Stored data entries:
++++++++++

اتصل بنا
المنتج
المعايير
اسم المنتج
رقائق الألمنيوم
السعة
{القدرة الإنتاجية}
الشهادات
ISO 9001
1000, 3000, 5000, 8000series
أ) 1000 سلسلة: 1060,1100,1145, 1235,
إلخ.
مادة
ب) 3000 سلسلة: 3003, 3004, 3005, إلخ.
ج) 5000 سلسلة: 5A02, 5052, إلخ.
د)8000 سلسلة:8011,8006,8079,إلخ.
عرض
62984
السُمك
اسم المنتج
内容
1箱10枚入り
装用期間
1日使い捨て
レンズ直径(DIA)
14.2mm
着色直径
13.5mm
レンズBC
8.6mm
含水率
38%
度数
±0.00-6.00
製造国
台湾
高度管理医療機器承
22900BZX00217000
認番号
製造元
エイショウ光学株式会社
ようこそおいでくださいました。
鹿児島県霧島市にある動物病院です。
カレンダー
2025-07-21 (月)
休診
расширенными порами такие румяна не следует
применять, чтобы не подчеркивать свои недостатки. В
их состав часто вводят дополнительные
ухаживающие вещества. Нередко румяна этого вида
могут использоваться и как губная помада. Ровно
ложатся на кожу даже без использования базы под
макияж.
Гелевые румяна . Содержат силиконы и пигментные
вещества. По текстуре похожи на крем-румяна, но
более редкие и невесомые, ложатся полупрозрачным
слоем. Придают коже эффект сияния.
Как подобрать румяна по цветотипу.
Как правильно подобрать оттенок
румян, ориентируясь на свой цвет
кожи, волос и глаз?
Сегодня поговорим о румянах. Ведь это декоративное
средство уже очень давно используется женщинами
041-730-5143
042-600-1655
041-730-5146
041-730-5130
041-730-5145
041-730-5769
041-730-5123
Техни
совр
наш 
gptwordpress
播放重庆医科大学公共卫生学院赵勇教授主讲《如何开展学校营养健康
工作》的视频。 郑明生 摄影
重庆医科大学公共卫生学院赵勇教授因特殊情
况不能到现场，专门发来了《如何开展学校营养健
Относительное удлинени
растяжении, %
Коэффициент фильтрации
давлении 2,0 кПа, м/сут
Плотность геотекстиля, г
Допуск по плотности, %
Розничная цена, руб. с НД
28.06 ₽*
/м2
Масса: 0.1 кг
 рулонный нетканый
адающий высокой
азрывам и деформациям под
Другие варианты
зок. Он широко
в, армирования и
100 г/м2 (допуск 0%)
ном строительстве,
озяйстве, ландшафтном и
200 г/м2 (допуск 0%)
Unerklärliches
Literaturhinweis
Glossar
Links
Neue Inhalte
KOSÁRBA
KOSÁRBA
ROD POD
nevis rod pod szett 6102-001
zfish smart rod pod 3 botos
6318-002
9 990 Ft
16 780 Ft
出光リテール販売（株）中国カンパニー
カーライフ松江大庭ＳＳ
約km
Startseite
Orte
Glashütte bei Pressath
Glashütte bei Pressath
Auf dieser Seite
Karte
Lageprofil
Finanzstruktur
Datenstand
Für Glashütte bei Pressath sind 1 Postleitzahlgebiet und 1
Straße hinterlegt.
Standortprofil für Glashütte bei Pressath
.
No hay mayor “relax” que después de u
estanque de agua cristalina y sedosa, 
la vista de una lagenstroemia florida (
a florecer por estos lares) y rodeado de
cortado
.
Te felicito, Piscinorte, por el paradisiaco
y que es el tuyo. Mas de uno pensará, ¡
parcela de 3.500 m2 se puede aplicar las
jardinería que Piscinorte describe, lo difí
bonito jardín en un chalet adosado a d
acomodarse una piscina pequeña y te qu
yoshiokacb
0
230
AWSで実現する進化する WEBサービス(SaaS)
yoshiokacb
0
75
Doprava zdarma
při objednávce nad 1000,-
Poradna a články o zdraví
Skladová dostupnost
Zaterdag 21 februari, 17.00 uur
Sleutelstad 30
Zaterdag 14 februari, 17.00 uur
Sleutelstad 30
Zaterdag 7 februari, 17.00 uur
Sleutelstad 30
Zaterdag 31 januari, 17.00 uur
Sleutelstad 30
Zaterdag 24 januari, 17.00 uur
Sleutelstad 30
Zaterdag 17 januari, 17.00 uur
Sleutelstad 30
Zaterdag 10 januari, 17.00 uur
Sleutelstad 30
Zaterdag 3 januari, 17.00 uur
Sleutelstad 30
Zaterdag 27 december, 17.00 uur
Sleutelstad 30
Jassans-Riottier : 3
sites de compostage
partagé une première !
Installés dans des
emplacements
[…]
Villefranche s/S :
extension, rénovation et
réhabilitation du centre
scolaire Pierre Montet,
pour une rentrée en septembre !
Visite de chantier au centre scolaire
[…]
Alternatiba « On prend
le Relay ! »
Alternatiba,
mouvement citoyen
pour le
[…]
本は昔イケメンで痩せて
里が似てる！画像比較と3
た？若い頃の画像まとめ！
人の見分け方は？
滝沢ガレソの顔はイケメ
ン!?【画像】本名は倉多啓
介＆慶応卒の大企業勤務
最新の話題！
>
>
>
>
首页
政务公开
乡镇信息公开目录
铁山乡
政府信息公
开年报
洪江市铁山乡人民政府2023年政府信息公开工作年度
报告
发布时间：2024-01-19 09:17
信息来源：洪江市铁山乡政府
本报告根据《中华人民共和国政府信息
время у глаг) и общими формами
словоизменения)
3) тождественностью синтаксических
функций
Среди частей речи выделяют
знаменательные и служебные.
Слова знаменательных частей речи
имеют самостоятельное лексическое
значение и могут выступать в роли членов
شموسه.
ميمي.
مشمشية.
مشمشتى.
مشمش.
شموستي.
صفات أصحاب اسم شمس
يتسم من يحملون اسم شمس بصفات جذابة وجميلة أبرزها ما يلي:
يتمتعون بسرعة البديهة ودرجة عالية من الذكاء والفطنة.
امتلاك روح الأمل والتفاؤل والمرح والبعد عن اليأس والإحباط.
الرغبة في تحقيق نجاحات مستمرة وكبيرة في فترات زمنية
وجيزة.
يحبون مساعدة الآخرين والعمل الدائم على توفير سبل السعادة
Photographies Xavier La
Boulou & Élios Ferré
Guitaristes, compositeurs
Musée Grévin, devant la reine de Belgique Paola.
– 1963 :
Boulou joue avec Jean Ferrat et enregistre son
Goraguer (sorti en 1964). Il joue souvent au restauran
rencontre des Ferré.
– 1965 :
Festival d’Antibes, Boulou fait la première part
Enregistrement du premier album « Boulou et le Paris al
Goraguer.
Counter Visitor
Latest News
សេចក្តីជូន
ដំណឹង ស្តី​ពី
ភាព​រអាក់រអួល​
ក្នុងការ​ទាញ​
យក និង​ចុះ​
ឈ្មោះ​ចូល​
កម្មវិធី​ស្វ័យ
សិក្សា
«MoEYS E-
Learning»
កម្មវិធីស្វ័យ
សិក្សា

++++++++++

### [Work order]
Your answer must be the complete data, repeated word for word.

### [Output of the task]
اتصل بنا
المنتج
المعايير
اسم المنتج
رقائق الألمنيوم
السعة
{القدرة الإنتاجية}
الشهادات
ISO 9001
1000, 3000, 5000, 8000series
أ) 1000 سلسلة: 1060,1100,1145, 1235,
إلخ.
مادة
ب) 3000 سلسلة: 3003, 3004, 3005, إلخ.
ج) 5000 سلسلة: 5A02, 5052, إلخ.
د)8000 سلسلة:8011,8006,8079,إلخ.
عرض
62984
السُمك
اسم المنتج
内容
1箱10枚入り
装用期間
1日使い捨て
レンズ直径(DIA)
14.2mm
着色直径
13.5mm
レンズBC
8.6mm
含水率
38%
度数
±0.00-6.00
製造国
台湾
高度管理医療機器承
22900BZX00217000
認番号
製造元
エイショウ光学株式会社
ようこそおいでくださいました。
鹿児島県霧島市にある動物病院です。
カレンダー
2025-07-21 (月)
休診
расширенными порами такие румяна не следует
применять, чтобы не подчеркивать свои недостатки. В
их состав часто вводят дополнительные
ухаживающие вещества. Нередко румяна этого вида
могут использоваться и как губная помада. Ровно
ложатся на кожу даже без использования базы под
макияж.
Гелевые румяна . Содержат силиконы и пигментные
вещества. По текстуре похожи на крем-румяна, но
более редкие и невесомые, ложатся полупрозрачным
слоем. Придают коже эффект сияния.
Как подобрать румяна по цветотипу.
Как правильно подобрать оттенок
румян, ориентируясь на свой цвет
кожи, волос и глаз?
Сегодня поговорим о румянах. Ведь это декоративное
средство уже очень давно используется женщинами
041-730-5143
042-600-1655
041-730-5146
041-730-5130
041-730-5145
041-730-5769
041-730-5123
Техни
совр
наш 
gptwordpress
播放重庆医科大学公共卫生学院赵勇教授主讲《如何开展学校营养健康
工作》的视频。 郑明生 摄影
重庆医科大学公共卫生学院赵勇教授因特殊情
况不能到现场，专门发来了《如何开展学校营养健
Относительное удлинени
растяжении, %
Коэффициент фильтрации
давлении 2,0 кПа, м/сут
Плотность геотекстиля, г
Допуск по плотности, %
Розничная цена, руб. с НД
28.06 ₽*
/м2
Масса: 0.1 кг
 рулонный нетканый
адающий высокой
азрывам и деформациям под
Другие варианты
зок. Он широко
в, армирования и
100 г/м2 (допуск 0%)
ном строительстве,
озяйстве, ландшафтном и
200 г/м2 (допуск 0%)
Unerklärliches
Literaturhinweis
Glossar
Links
Neue Inhalte
KOSÁRBA
KOSÁRBA
ROD POD
nevis rod pod szett 6102-001
zfish smart rod pod 3 botos
6318-002
9 990 Ft
16 780 Ft
出光リテール販売（株）中国カンパニー
カーライフ松江大庭ＳＳ
約km
Startseite
Orte
Glashütte bei Pressath
Glashütte bei Pressath
Auf dieser Seite
Karte
Lageprofil
Finanzstruktur
Datenstand
Für Glashütte bei Pressath sind 1 Postleitzahlgebiet und 1
Straße hinterlegt.
Standortprofil für Glashütte bei Pressath
.
No hay mayor “relax” que después de u
estanque de agua cristalina y sedosa, 
la vista de una lagenstroemia florida (
a florecer por estos lares) y rodeado de
cortado
.
Te felicito, Piscinorte, por el paradisiaco
y que es el tuyo. Mas de uno pensará, ¡
parcela de 3.500 m2 se puede aplicar las
jardinería que Piscinorte describe, lo difí
bonito jardín en un chalet adosado a d
acomodarse una piscina pequeña y te qu
yoshiokacb
0
230
AWSで実現する進化する WEBサービス(SaaS)
yoshiokacb
0
75
Doprava zdarma
při objednávce nad 1000,-
Poradna a články o zdraví
Skladová dostupnost
Zaterdag 21 februari, 17.00 uur
Sleutelstad 30
Zaterdag 14 februari, 17.00 uur
Sleutelstad 30
Zaterdag 7 februari, 17.00 uur
Sleutelstad 30
Zaterdag 31 januari, 17.00 uur
Sleutelstad 30
Zaterdag 24 januari, 17.00 uur
Sleutelstad 30
Zaterdag 17 januari, 17.00 uur
Sleutelstad 30
Zaterdag 10 januari, 17.00 uur
Sleutelstad 30
Zaterdag 3 januari, 17.00 uur
Sleutelstad 30
Zaterdag 27 december, 17.00 uur
Sleutelstad 30
Jassans-Riottier : 3
sites de compostage
partagé une première !
Installés dans des
emplacements
[…]
Villefranche s/S :
extension, rénovation et
réhabilitation du centre
scolaire Pierre Montet,
pour une rentrée en septembre !
Visite de chantier au centre scolaire
[…]
Alternatiba « On prend
le Relay ! »
Alternatiba,
mouvement citoyen
pour le
[…]
本は昔イケメンで痩せて
里が似てる！画像比較と3
た？若い頃の画像まとめ！
人の見分け方は？
滝沢ガレソの顔はイケメ
ン!?【画像】本名は倉多啓
介＆慶応卒の大企業勤務
最新の話題！
>
>
>
>
首页
政务公开
乡镇信息公开目录
铁山乡
政府信息公
开年报
洪江市铁山乡人民政府2023年政府信息公开工作年度
报告
发布时间：2024-01-19 09:17
信息来源：洪江市铁山乡政府
本报告根据《中华人民共和国政府信息
время у глаг) и общими формами
словоизменения)
3) тождественностью синтаксических
функций
Среди частей речи выделяют
знаменательные и служебные.
Слова знаменательных частей речи
имеют самостоятельное лексическое
значение и могут выступать в роли членов
شموسه.
ميمي.
مشمشية.
مشمشتى.
مشمش.
شموستي.
صفات أصحاب اسم شمس
يتسم من يحملون اسم شمس بصفات جذابة وجميلة أبرزها ما يلي:
يتمتعون بسرعة البديهة ودرجة عالية من الذكاء والفطنة.
امتلاك روح الأمل والتفاؤل والمرح والبعد عن اليأس والإحباط.
الرغبة في تحقيق نجاحات مستمرة وكبيرة في فترات زمنية
وجيزة.
يحبون مساعدة الآخرين والعمل الدائم على توفير سبل السعادة
Photographies Xavier La
Boulou & Élios Ferré
Guitaristes, compositeurs
Musée Grévin, devant la reine de Belgique Paola.
– 1963 :
Boulou joue avec Jean Ferrat et enregistre son
Goraguer (sorti en 1964). Il joue souvent au restauran
rencontre des Ferré.
– 1965 :
Festival d’Antibes, Boulou fait la première part
Enregistrement du premier album « Boulou et le Paris al
Goraguer.
Counter Visitor
Latest News
សេចក្តីជូន
ដំណឹង ស្តី​ពី
ភាព​រអាក់រអួល​
ក្នុងការ​ទាញ​
យក និង​ចុះ​
ឈ្មោះ​ចូល​
កម្មវិធី​ស្វ័យ
សិក្សា
«MoEYS E-
Learning»
កម្មវិធីស្វ័យ
សិក្សា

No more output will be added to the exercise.